In 2021, more than 34 percent of global energy demand and 37 percent of “energy and process-related” CO2 emissions came from the building and construction sector, a UNEP report suggested.

Despite a 16 percent investment boost in energy-efficient new-builds of around $237 billion overall, the industry’s CO2 emissions in 2021 were five times higher than in 2020 and two percent higher than the pre-COVID peak in 2019, according to data published by the UNEP ahead of the COP27 climate conference in Egypt.

The UN agency explained that the hefty investments were unfortunately outpaced by the growing amount of floor space that is being built.

“Steel, concrete and cement (are) already major contributors to greenhouse gas emissions,” the UN agency explained, adding that building materials already account for around nine per cent of energy-derived CO2 emissions on the continent.

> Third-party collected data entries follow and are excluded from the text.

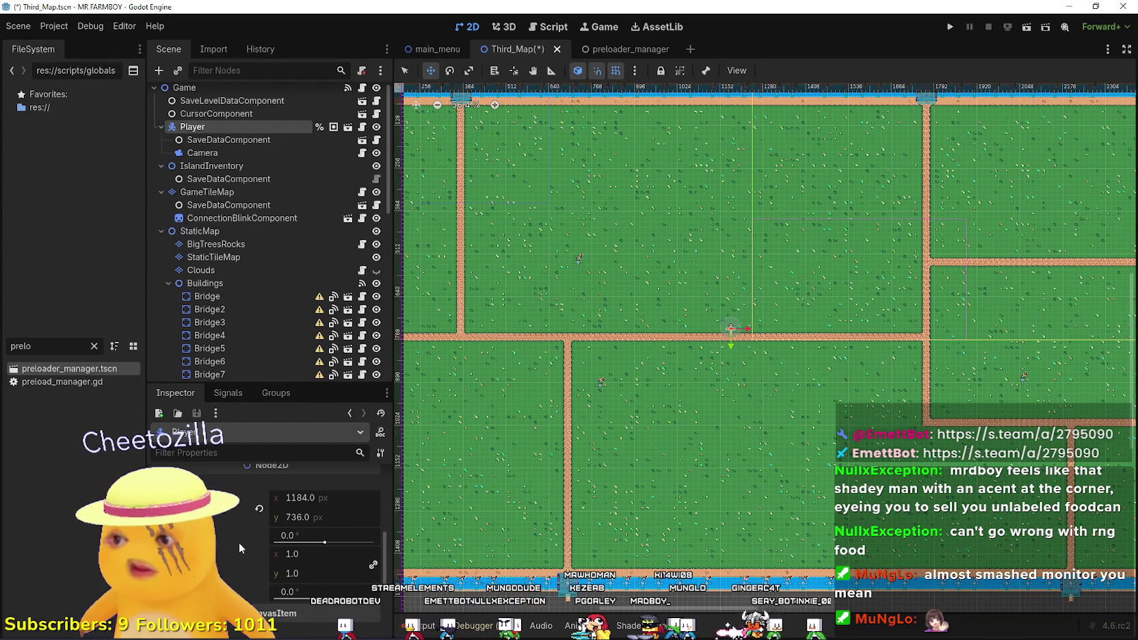
{"action": "scroll", "coordinate": [731, 330], "scroll_direction": "down", "scroll_amount": 2}
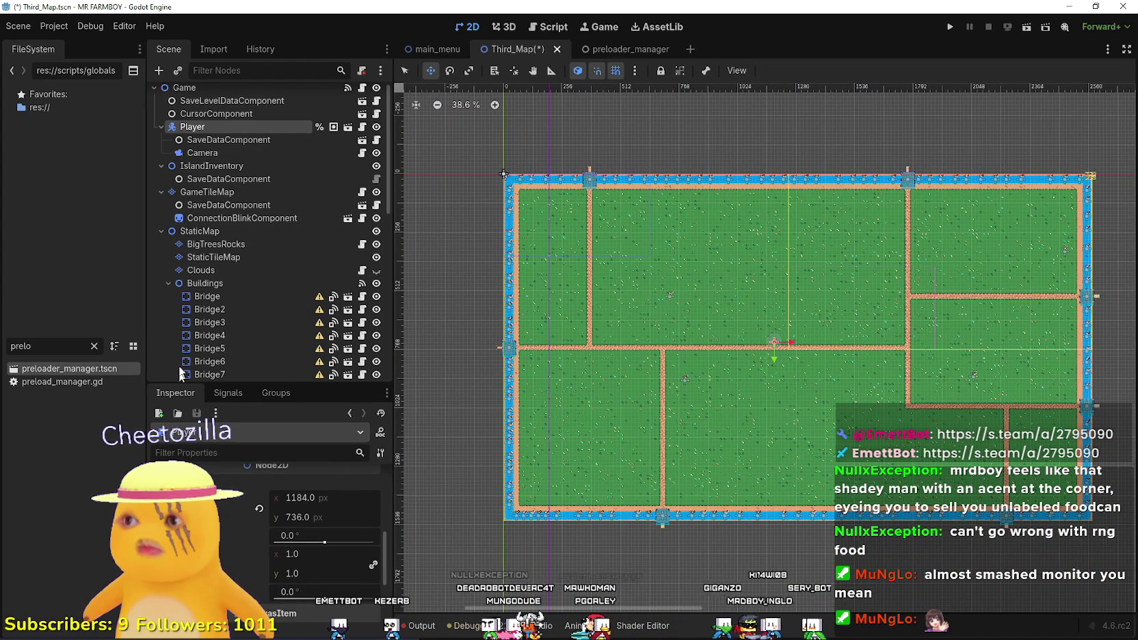
Select GameTileMap and zoom to the island's top-right and bottom-right corners to read tile coordinates.
{"action": "left_click", "coordinate": [206, 191]}
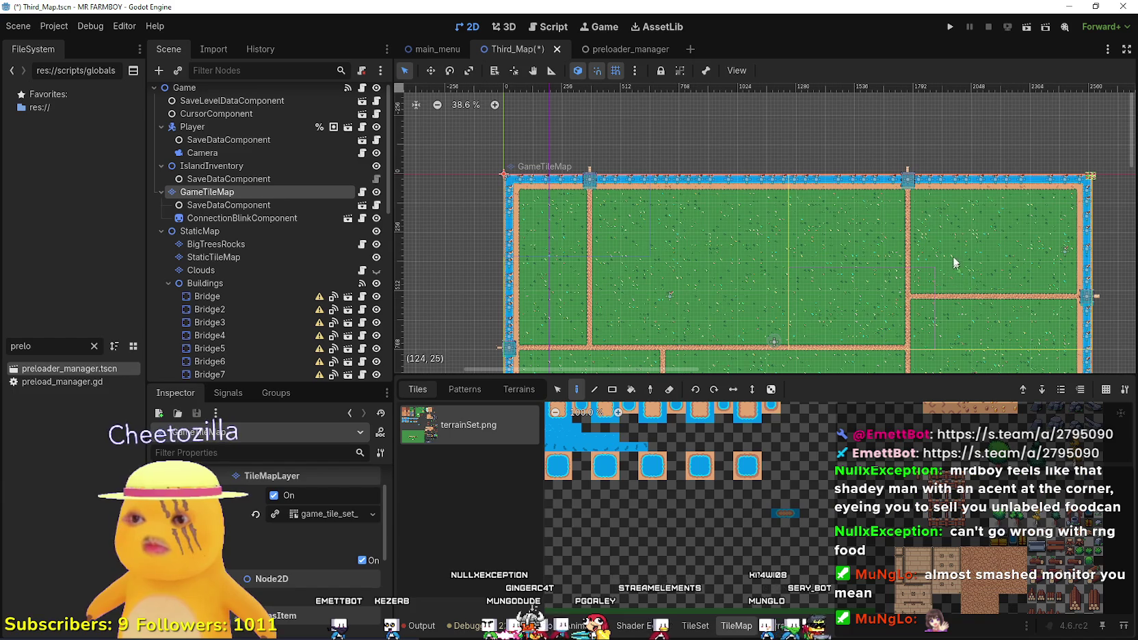
{"action": "scroll", "coordinate": [1087, 174], "scroll_direction": "up", "scroll_amount": 3}
{"action": "scroll", "coordinate": [1089, 175], "scroll_direction": "up", "scroll_amount": 9}
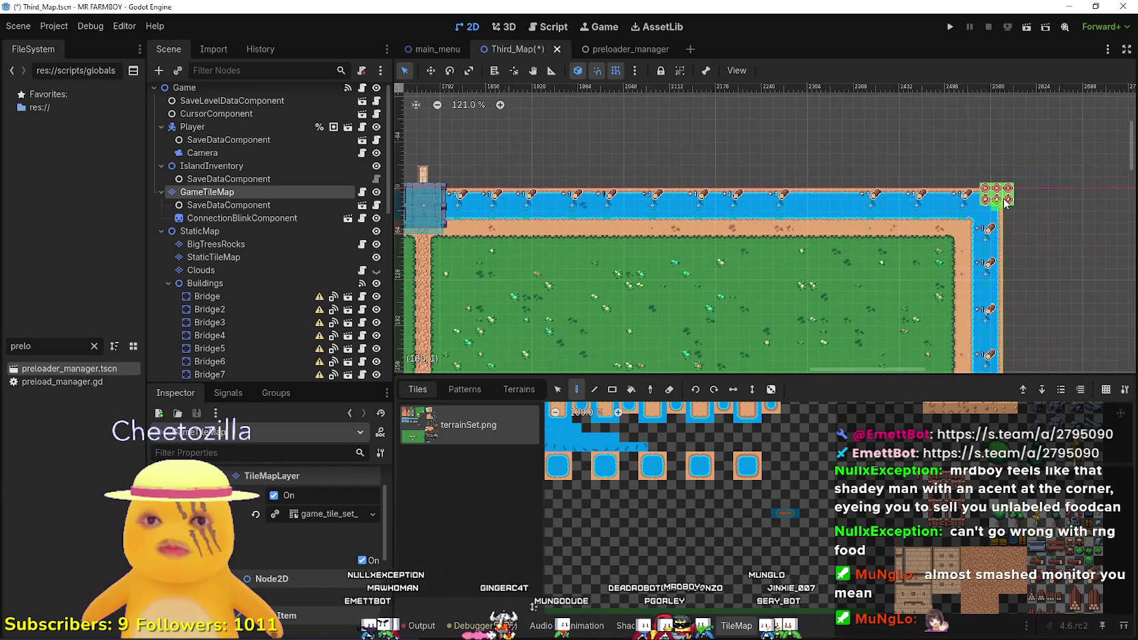
{"action": "scroll", "coordinate": [1003, 204], "scroll_direction": "up", "scroll_amount": 6}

In 2021 alone, demand for cooling, heating, lighting and equipment in buildings rose to around 4 percent since 2020 and three percent since 2019, underlining the widening gap between the industry’s climate performance and the global need to decarbonize by 2050.

The UNEP’s findings come as world leaders, top-level decision makers, delegates and experts convene in the Egyptian coastal town of Sharm el-Sheikh for COP27 to discuss the most pressing concerns related to the global climate crisis.